If you applied the current methodology to, say, the Normandy Invasion, you would have the BBC reporting Montgomery saying "we are invading Europe", followed by an interview with Rommel saying, "this is not the invasion - it is a feint. We fully expect the main push across the Pas de Calais any day now".

Howse being a former BBC journalist sees the problem in respect of the BBC and misdiagnoses it. He does not understand that this is a problem affecting all legacy media journalism; the obsession with "biff-bam" adversarial news reporting.

When you think of it though, this is the way we do our politics, so it is hardly surprising that the media should do political reporting the same way... "the government says this, but the opposition says that". This then bleeds into all forms of reporting. At fault, therefore, is the fundamental structure of the way we do news.

The more you think about it, the more it becomes obvious. Facts have no fixed quantum: facts are what people with prestige assert. The greater the prestige, the greater the authority of the facts asserted. However, if someone of equal or equivalent prestige asserts something different, then their dissent must be recorded.

Thus, influencing the media becomes a process of acquiring or developing prestige. All influencers play the game, exacerbating the problem. The battle becomes one of building the level of prestige to support one's preferred set of "facts", rather than in acquiring more and better evidence to support them. Prestige trumps evidence every time.

This is problem I routinely encounter when arguing with WTO Brexit fanatics. For all the forensic analysis done on the issue, painstakingly dismantling the numerous misapprehensions, it is all nullified when Sky News, without any verification, runs the headline "Brexit will not cause UK trade 'disruption' - WTO boss".

Here it then becomes a question of who you choose to believe according to your own political bent. The EU's own Notices to Stakeholders flatly contradict such an assertion if you know what it is you're looking at but so long as the it lacks prestige it lacks authority even though it's as official as official gets. Disbelief is a choice and once a person has made that choice there is little you can do to talk them out of it - which is why I no longer try. I know a waste of time when I see one. 

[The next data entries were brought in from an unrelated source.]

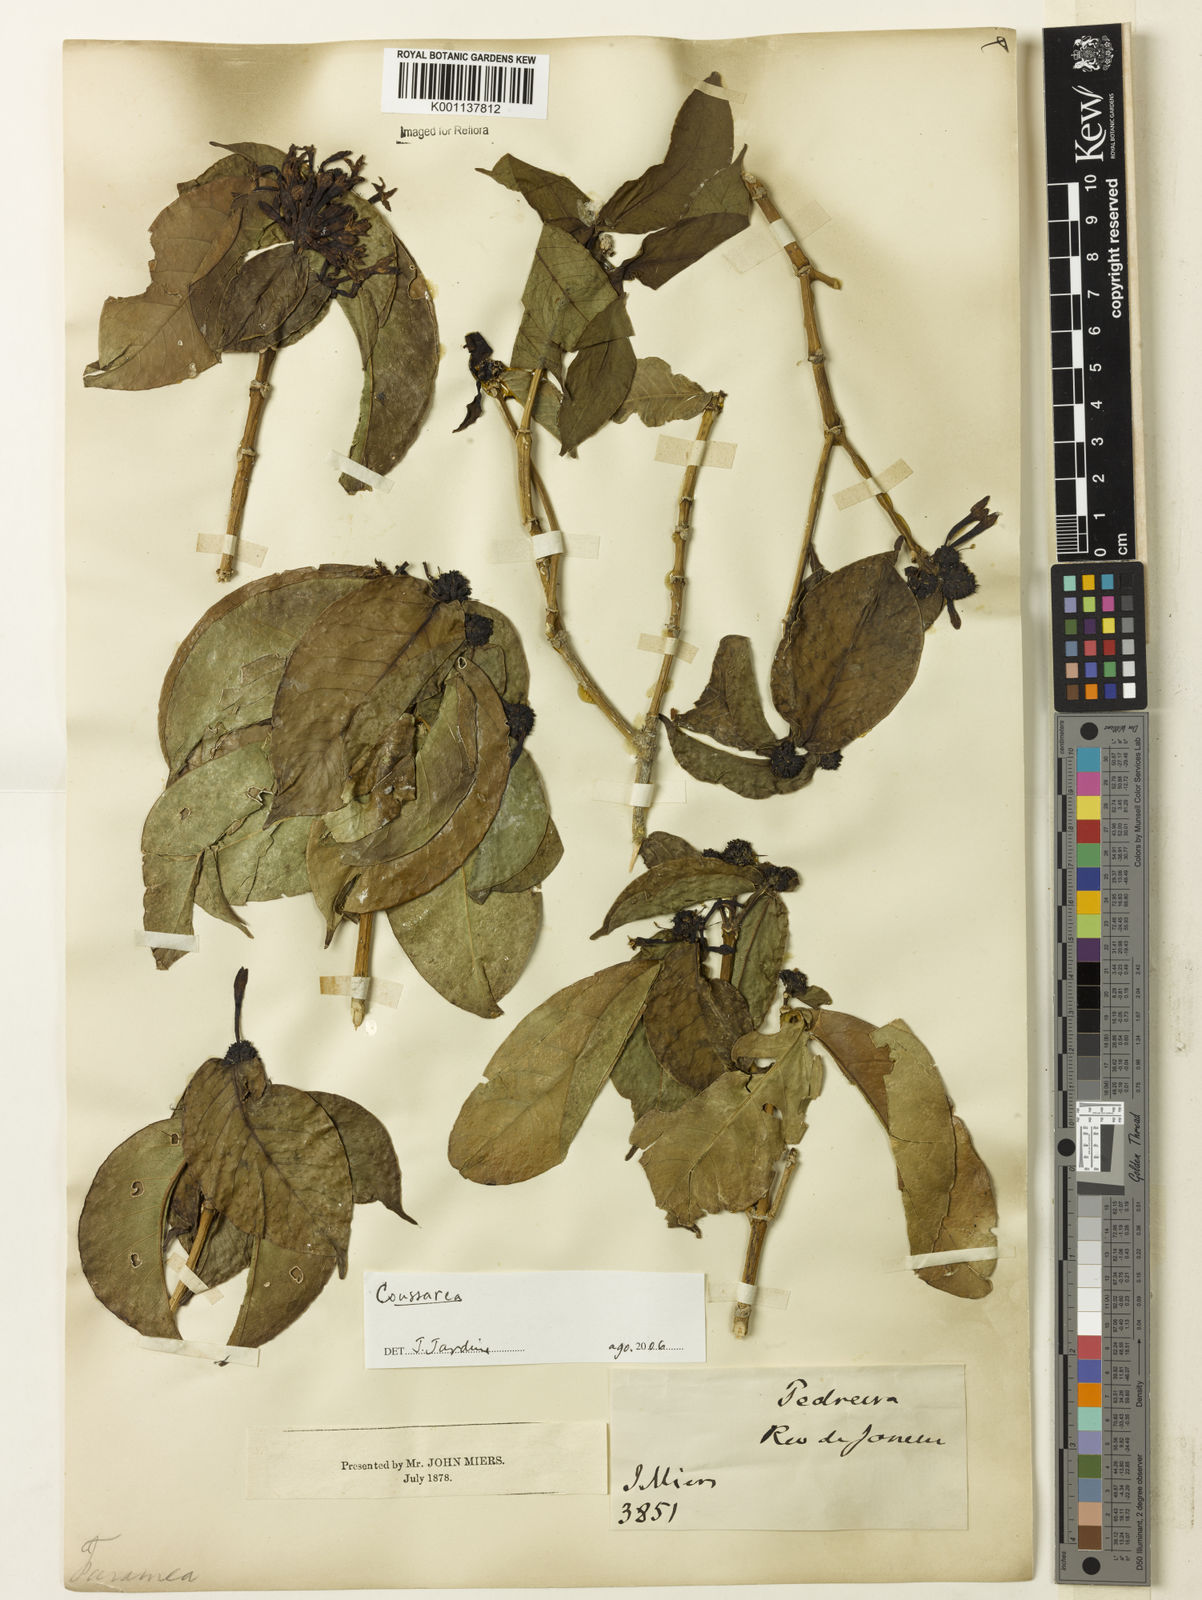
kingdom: Plantae
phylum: Tracheophyta
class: Magnoliopsida
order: Gentianales
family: Rubiaceae
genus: Coussarea
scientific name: Coussarea
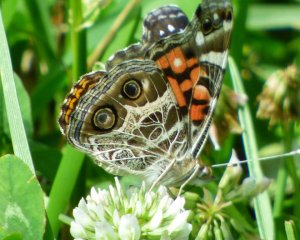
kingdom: Animalia
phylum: Arthropoda
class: Insecta
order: Lepidoptera
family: Nymphalidae
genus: Vanessa
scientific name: Vanessa virginiensis
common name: American Lady
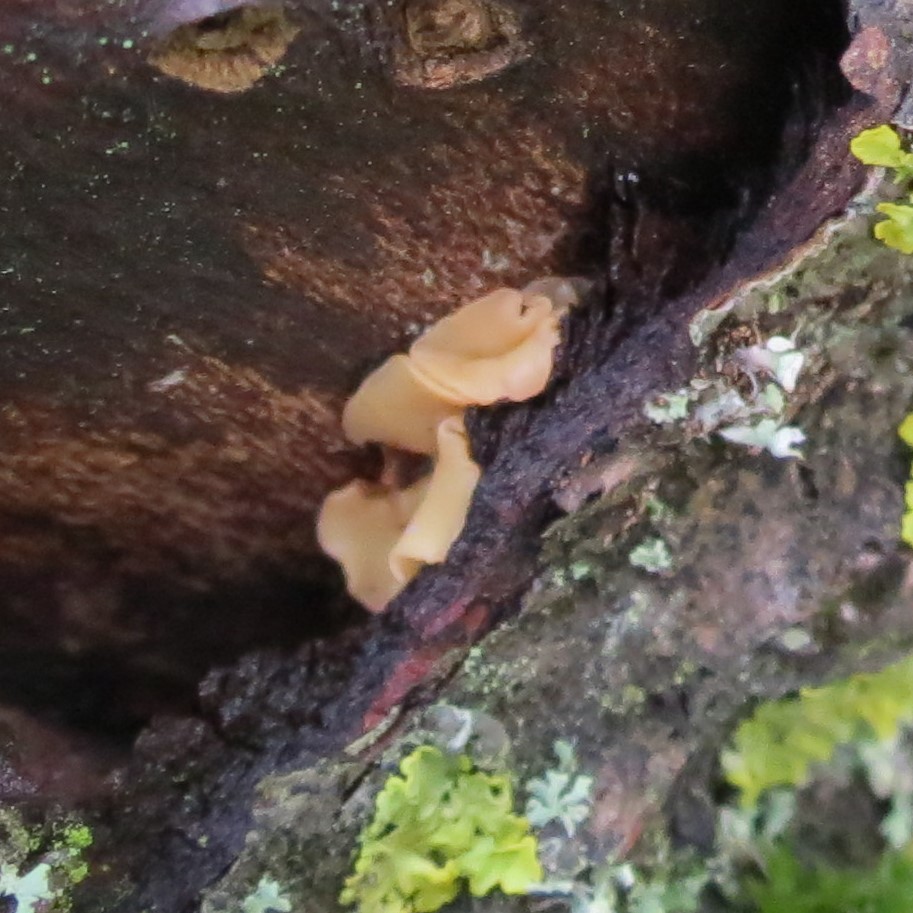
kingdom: Fungi
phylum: Ascomycota
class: Leotiomycetes
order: Helotiales
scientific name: Helotiales
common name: stilkskiveordenen
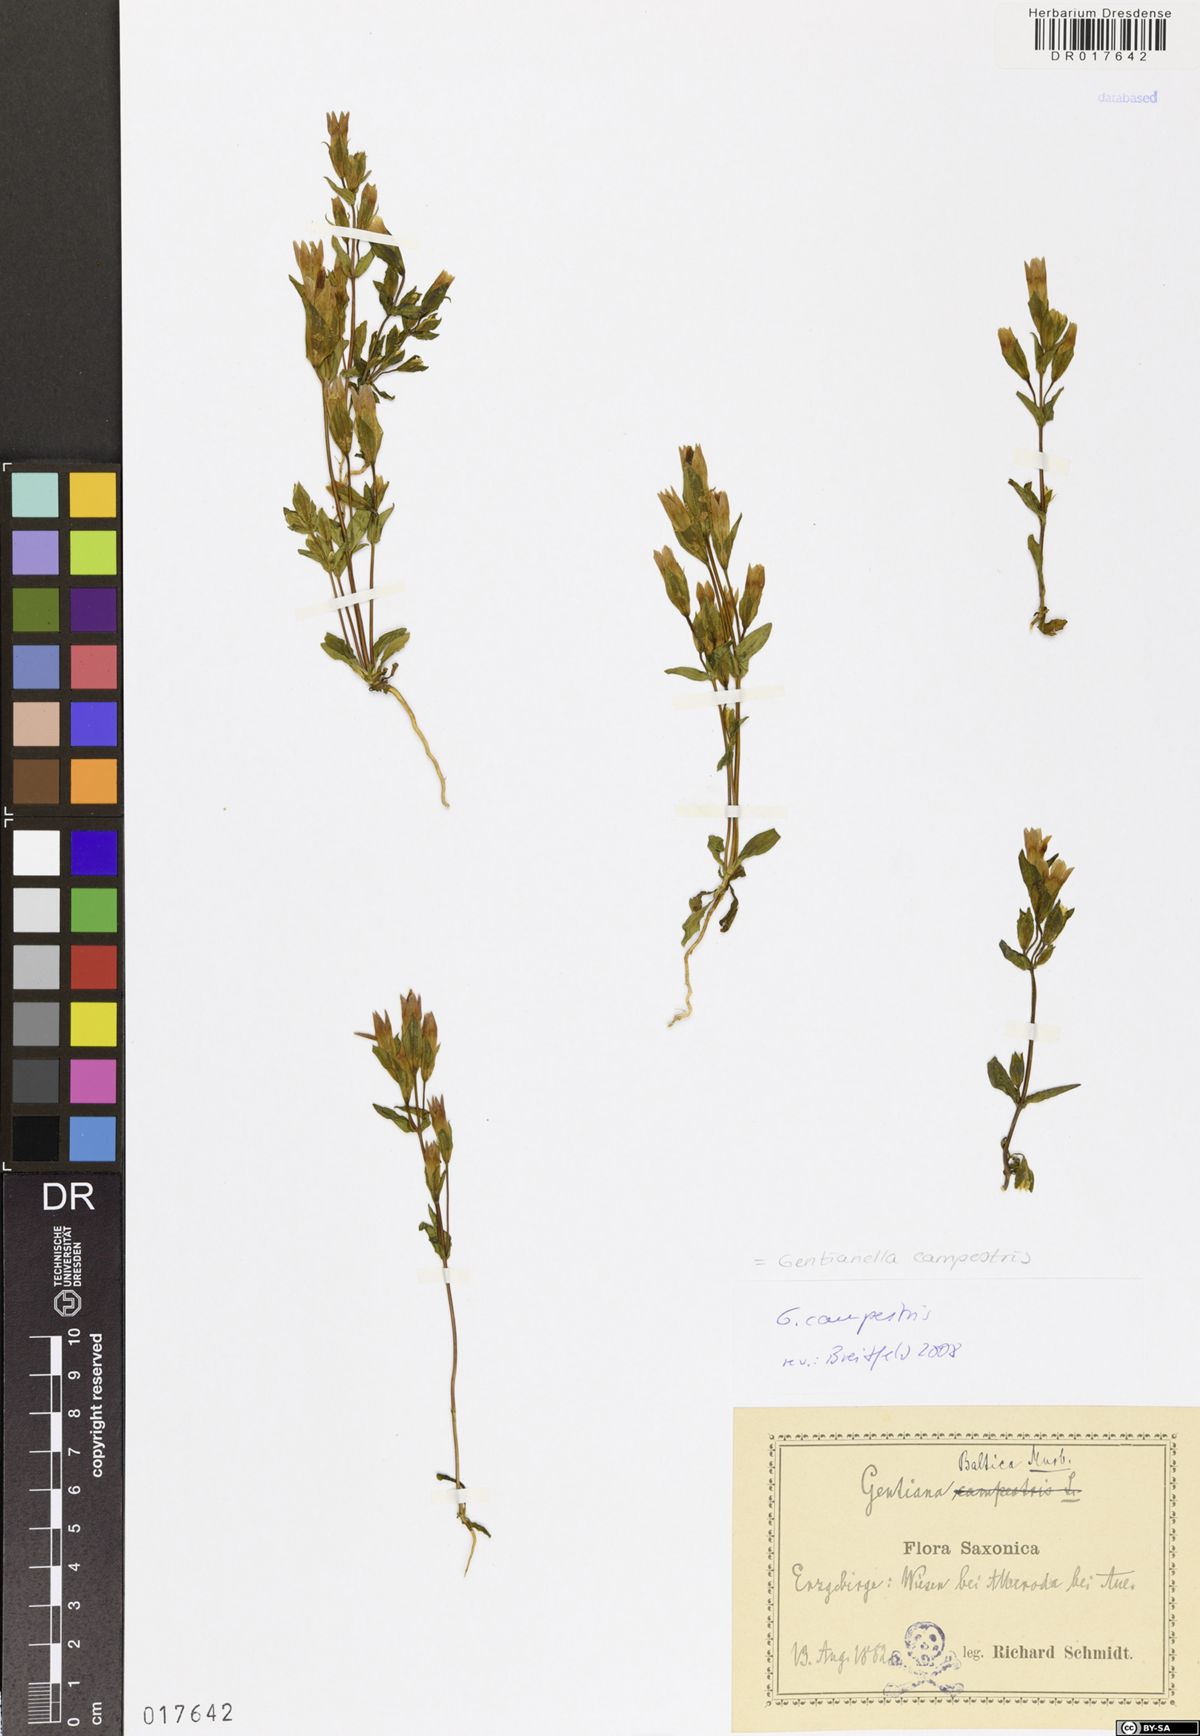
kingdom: Plantae
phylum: Tracheophyta
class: Magnoliopsida
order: Gentianales
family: Gentianaceae
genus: Gentianella
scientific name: Gentianella campestris
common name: Field gentian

Once these misnomers are lodged in the public debate the propagandists will make good use of them and without trusted authoritative media scrutiny, a lie travels around the world while the truth withers on the vine. Almost every day now we see the repetition of a same handful of lies penned by those with prestigious titles with no regard to the facts. Depressingly the legacy media is still trusted and editors are now abusing that trust for political ends.

Unless this malfunction in the media can be addressed there is no possibility of a functioning democracy. A democracy cannot function if public debate is reduced to factionalism, trading manufactured narratives based on deliberate falsehoods. If professional liars are setting the agenda then the public become victims of their democracy rather than masters of it.